Objective: To determine the proportion of the various types of thyroid disorders among newborns detected by the neonatal TSH screening programme, with a normally located thyroid gland. Patients and methods Of the 882 575 infants screened in our centre between 1981 and 2002, 85 infants with a normally located gland had persistent elevation of serum TSH values (an incidence of 1/10 383). Six of these 85 patients were lost to follow-up and were therefore excluded from the study. During follow-up, patients were classified as having permanent or transient hypothyroidism.
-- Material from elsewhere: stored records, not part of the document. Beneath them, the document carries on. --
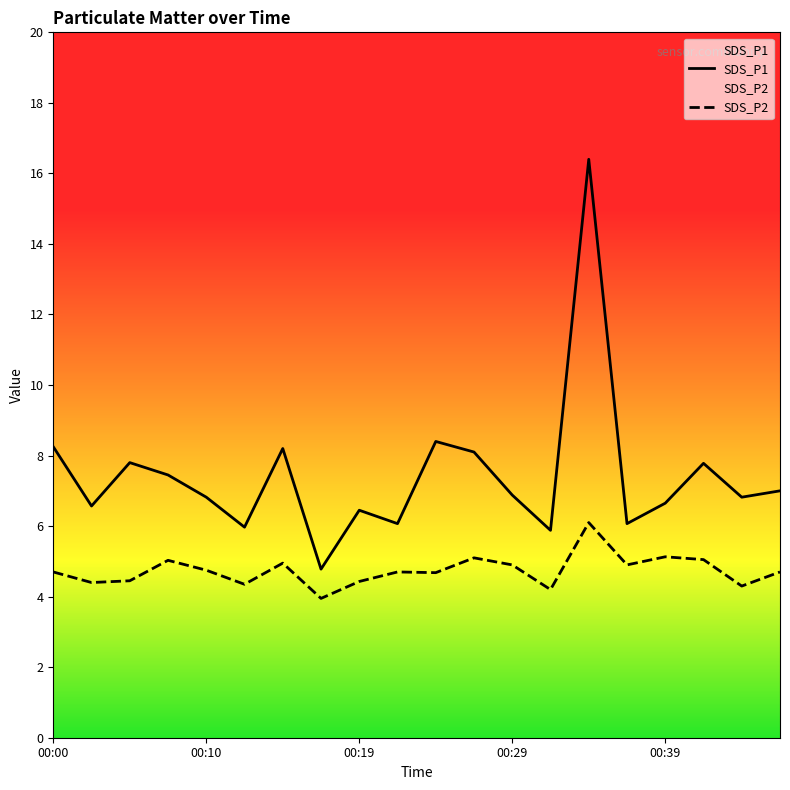

What is the average value of the SDS_P2 series?

4.7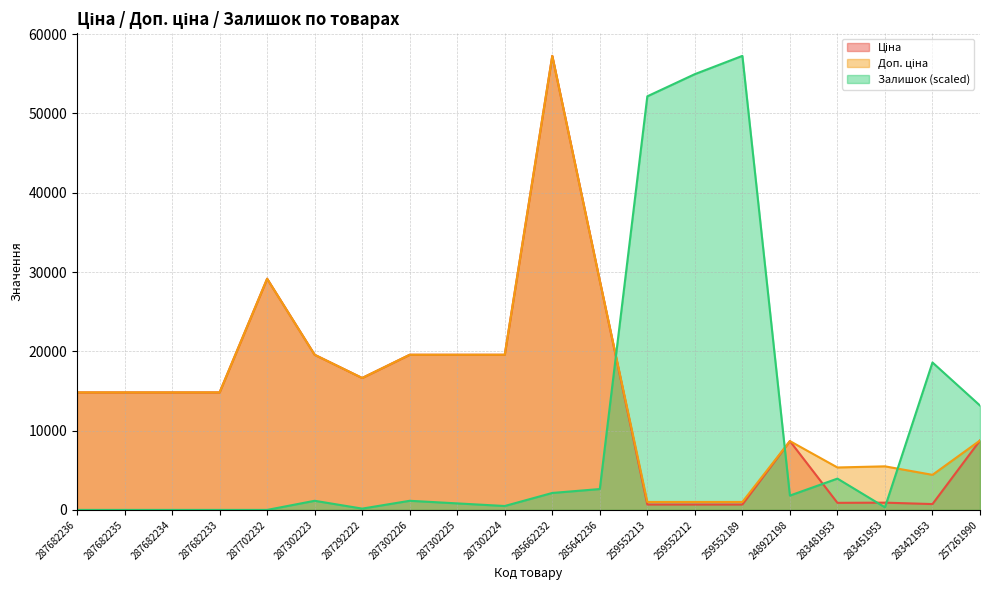

What is the label of the 7th point from the right?

259552212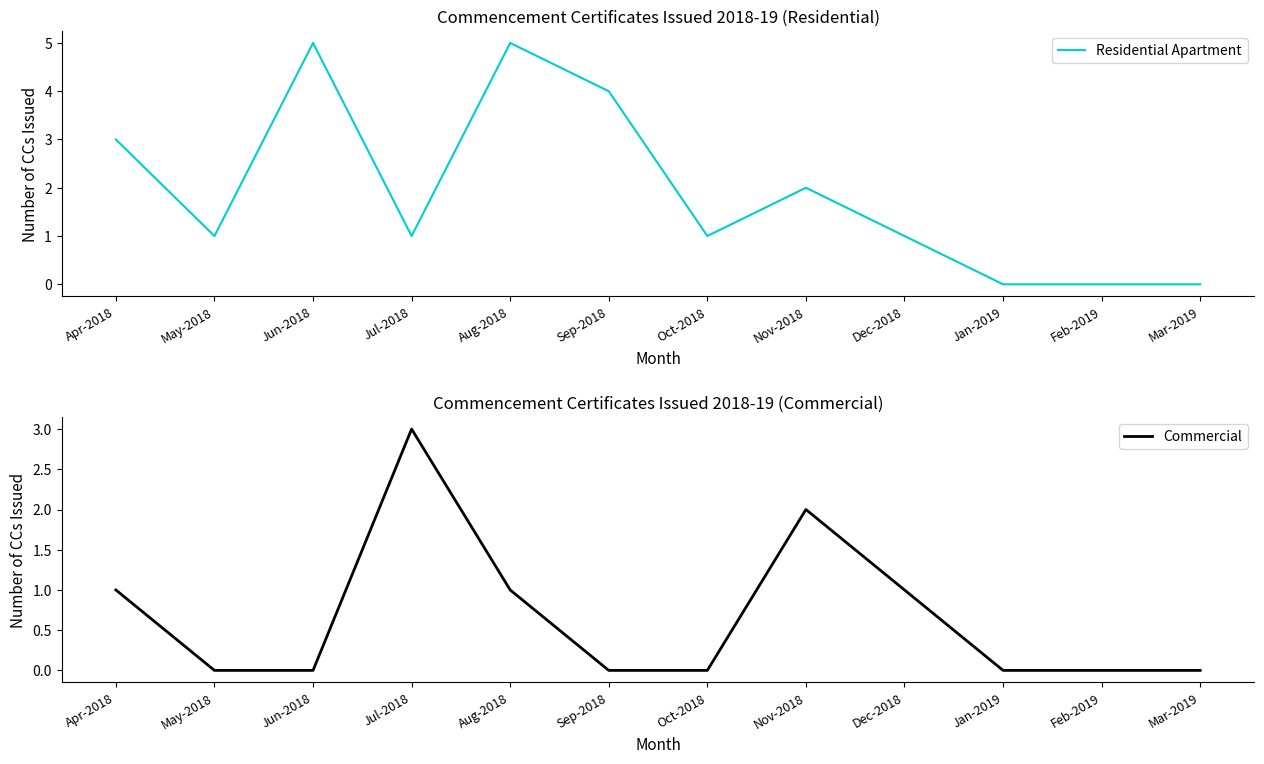

What is the difference between the second highest and second lowest values in the Commercial series?

2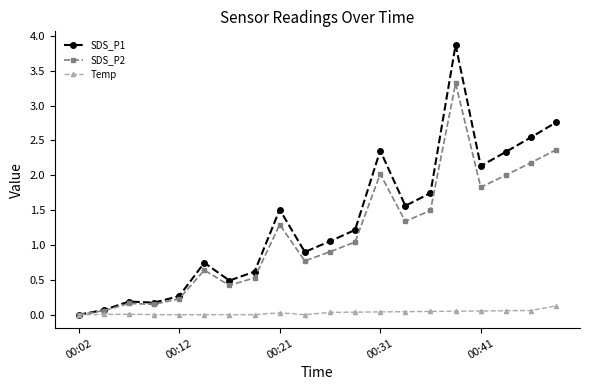

What is the value of the SDS_P2 point at the 12th from the left?

1.0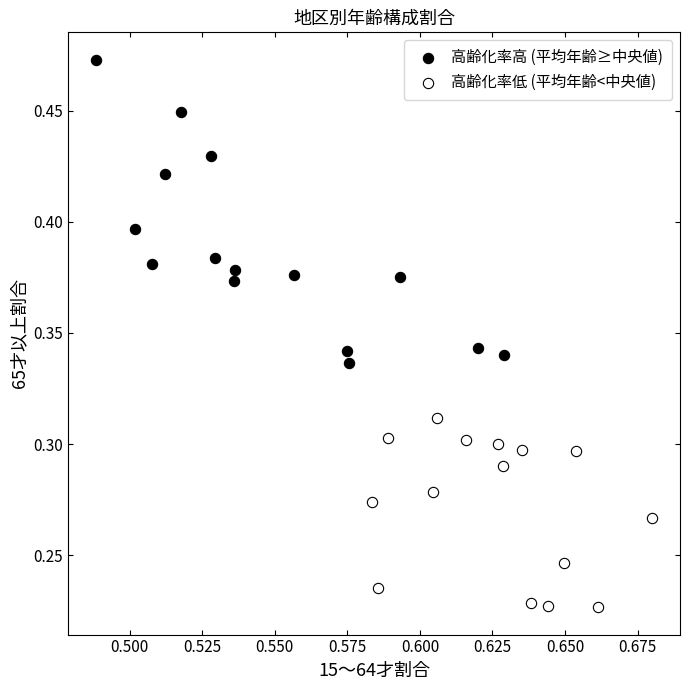

What are all the series names shown in the legend?

高齢化率高 (平均年齢≥中央値), 高齢化率低 (平均年齢<中央値)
Results: Among the 79 patients included in the study, transient (n = 30, 38% of cases) and permanent (n = 49, 62% of cases) congenital hypothyroidism (CH) was demonstrated during the follow-up at the age of 0.7 +/- 0.6 years and 2.6 +/- 1.8 years (P < 0.0001), respectively. The proportion of premature births was significantly higher in the group with transient CH (57%) than in the group with permanent CH (2%) (P < 0.0001). A history of iatrogenic iodine overload was identified during the neonatal period in 69% of transient cases. Among permanent CH cases (n = 49), patients were classified as having a goitre (n = 27, 55% of cases), a normal sized and shaped thyroid gland (n = 14, 29% of cases) or a hypoplastic gland (n = 8, 16% of cases). The latter patients demonstrated global thyroid hypoplasia (n = 3), a right hemithyroid (n = 2), hypoplasia of the left lobe (n = 2), or asymmetry in the location of the two lobes (n = 1). Patients with a normal sized and shaped thyroid gland showed a significantly less severe form of hypothyroidism than those with a goitre or a hypoplastic thyroid gland (P < 0.0002). Among permanent CH cases, those with a goitre (n = 27) had an iodine organification defect (n = 10), Pendred syndrome (n = 1), a defect of thyroglobulin synthesis (n = 8), or a defect of sodium iodine symporter (n = 1), and in seven patients no aetiology could be determined. Among permanent cases with a normal sized and shaped thyroid gland (n = 14), a specific aetiology was found in only one patient (pseudohypoparathyroidism) and two patients had Down's syndrome. Among those with a globally hypoplastic gland, a TSH receptor gene mutation was found in two patients.
Conclusions: A precise description of the phenotype can enhance our understanding of various forms of neonatal hypothyroidism as well as their prevalence and management. It also helps to identify cases of congenital hypothyroidism of unknown aetiology, which will need to be investigated in collaboration with molecular biologists.